Stefanie and Jonathan, along with Brie their beagle, made the move in July to their new home in West Bloomfield. Now the Director of NEXTGen Detroit since August, and leading her team though the end of summer programming, planning for the new year and the rush of the holiday season, Stefanie is settling in and energized for what lays ahead.
“The level of excitement and dedication for the work we do here is incredible. I’m motivated and inspired by the great NEXTGen Detroit team and feel very lucky to work alongside them. I think our office environment here, particularly the NEXTGen Detroit department, is so full of energy and so fun to be a part of. And I really believe we have some of the most passionate, dedicated, knowledgeable and creative professionals in any organization.”
Stefanie and Jonathan are really enjoying checking out what’s new downtown, trying out restaurants and talking walks along the Riverfront and through Campus Martius Park.
“We haven’t spent too much time in the city since the revitalization began, and I’m still a little confused about what’s what, but we’re so excited to be exploring it,” says Stefanie. “We keep kosher at home, but we’re adventurous eaters when we’re out on the town. And it’s so nice to have amazing eateries like El Barzon and Wright & Co. here. And we’re always looking for suggestions of places we have to try!”
She says the roundabouts are a bit confusing, and she’s convinced her blood has thinned in the Vegas heat and she’s going to have a rough time braving a Michigan winter; but all-in-all, Stefanie Tuzman is ready to begin a new adventure in the place where it all began.
“I smile from ear to ear when people talk about all the great things Detroit is doing. I can’t wait to represent Detroit at national conferences and tell our story. And I’m excited to implement some new ideas to keep things fresh and exciting.
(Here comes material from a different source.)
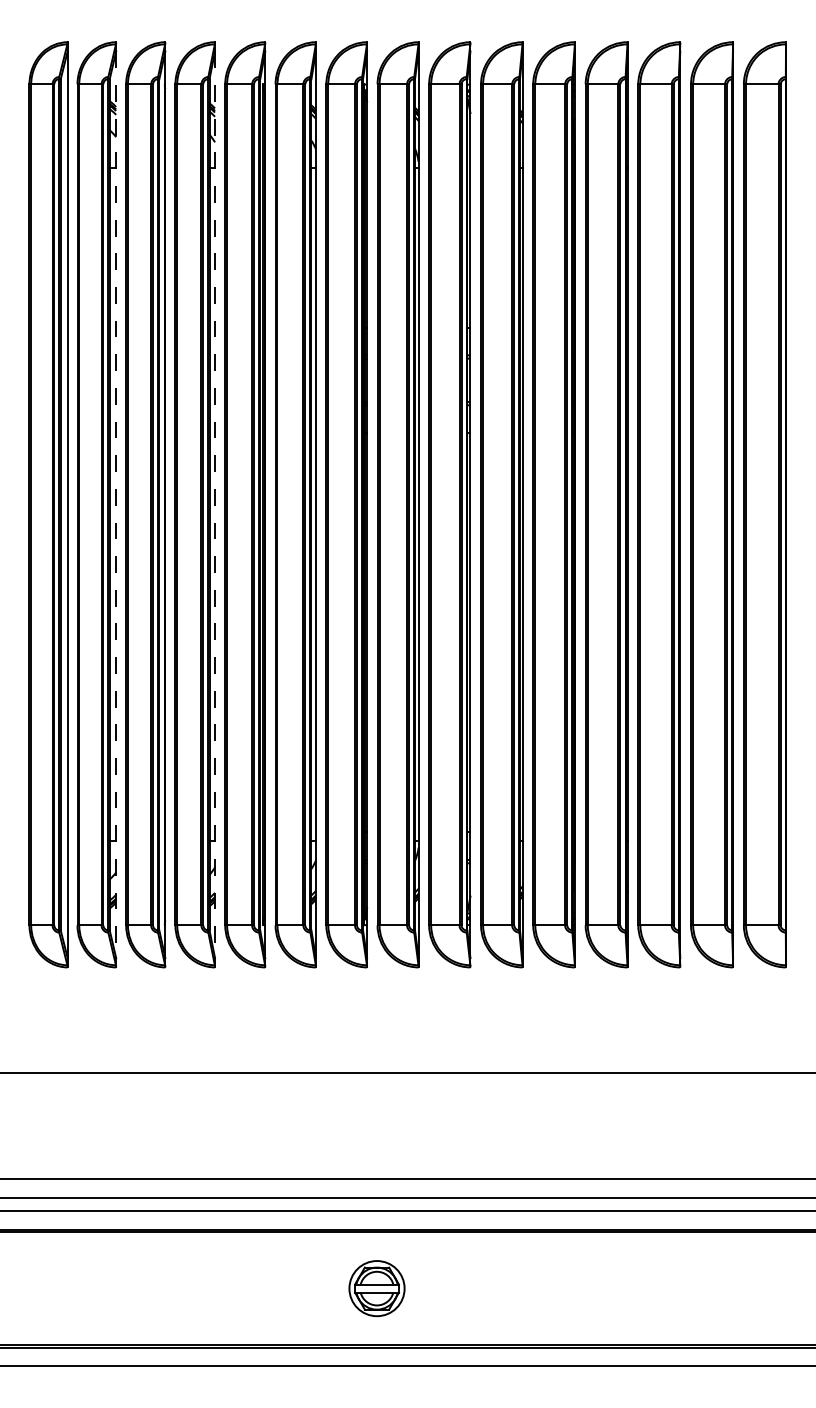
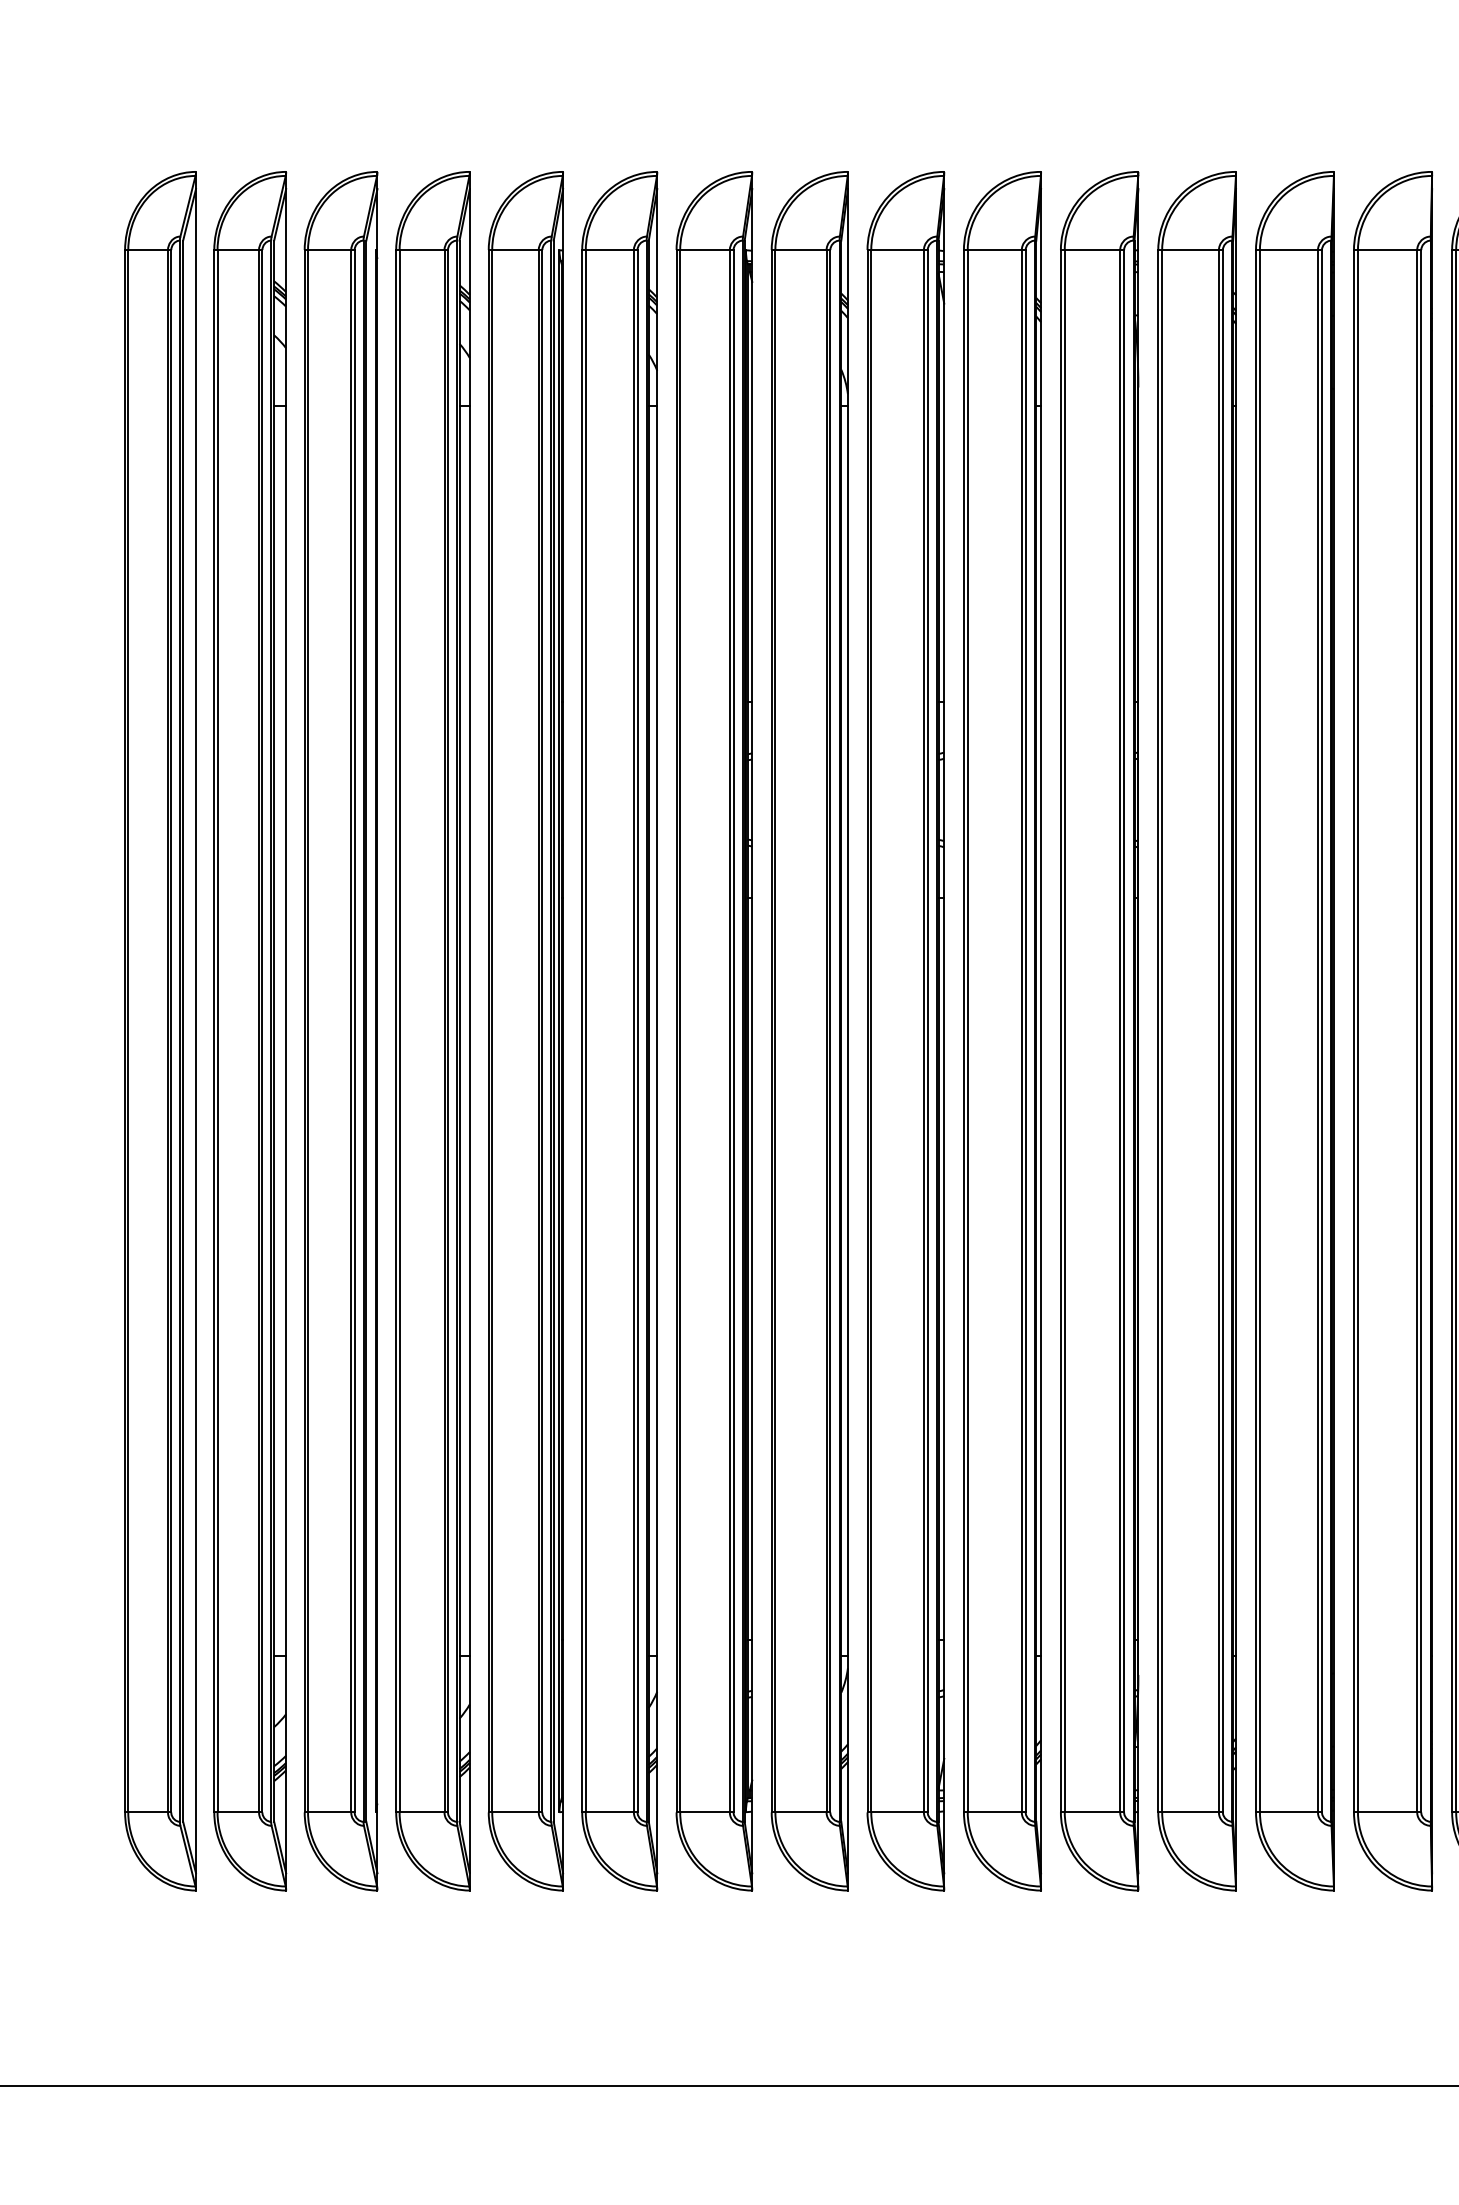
line: (116, 505) -> (286, 1032), dashed -> solid
line: (215, 505) -> (470, 1032), dashed -> solid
I’m so happy to be home and ready to be part of Detroit’s future.”
Q & A with Stefanie Tuzman
One thing you’re most looking forward to now that you’re home: Fall, not winter, but fall…the changing colors of the leaves and the fresh, crisp air.
What you missed most about being a Detroiter: Leo’s Coney Island
What hasn’t changed a bit: Still so many potholes on the roads!
A couple places you’re looking forward to checking out? Selden Standard, Wright & Co. and Bistro 82.
One thing you never leave the house without: My purse hook. You should never leave your purse on the floor.
Guilty pleasure: Cheese…all kinds of cheese!
Favorite vacation destination: Vegas!!!
Spirit animal: I took an online quiz, which said I’m a swan.
Favorite holiday: Thanksgiving
Best book you read in the last year: The Girl on The Train by Paula Hawkins
Websites you most frequent: Facebook, Nordstrom Rack, and The Skimm
Where you take people who are visiting from out-of-town: Franklin Cider Mill, Detroit Zoo and Campus Martius
TV show addiction: Real Housewives of OC, Atlanta and New York
Words to live by: “The most important thing about life is that in order to get to where you want to go, you must keep on keeping on.” — found in a Chinese fortune cookie
Best movie quote of all time (in your humble opinion): “Surely you can’t be serious.” “I am serious, and don’t call me Shirley.”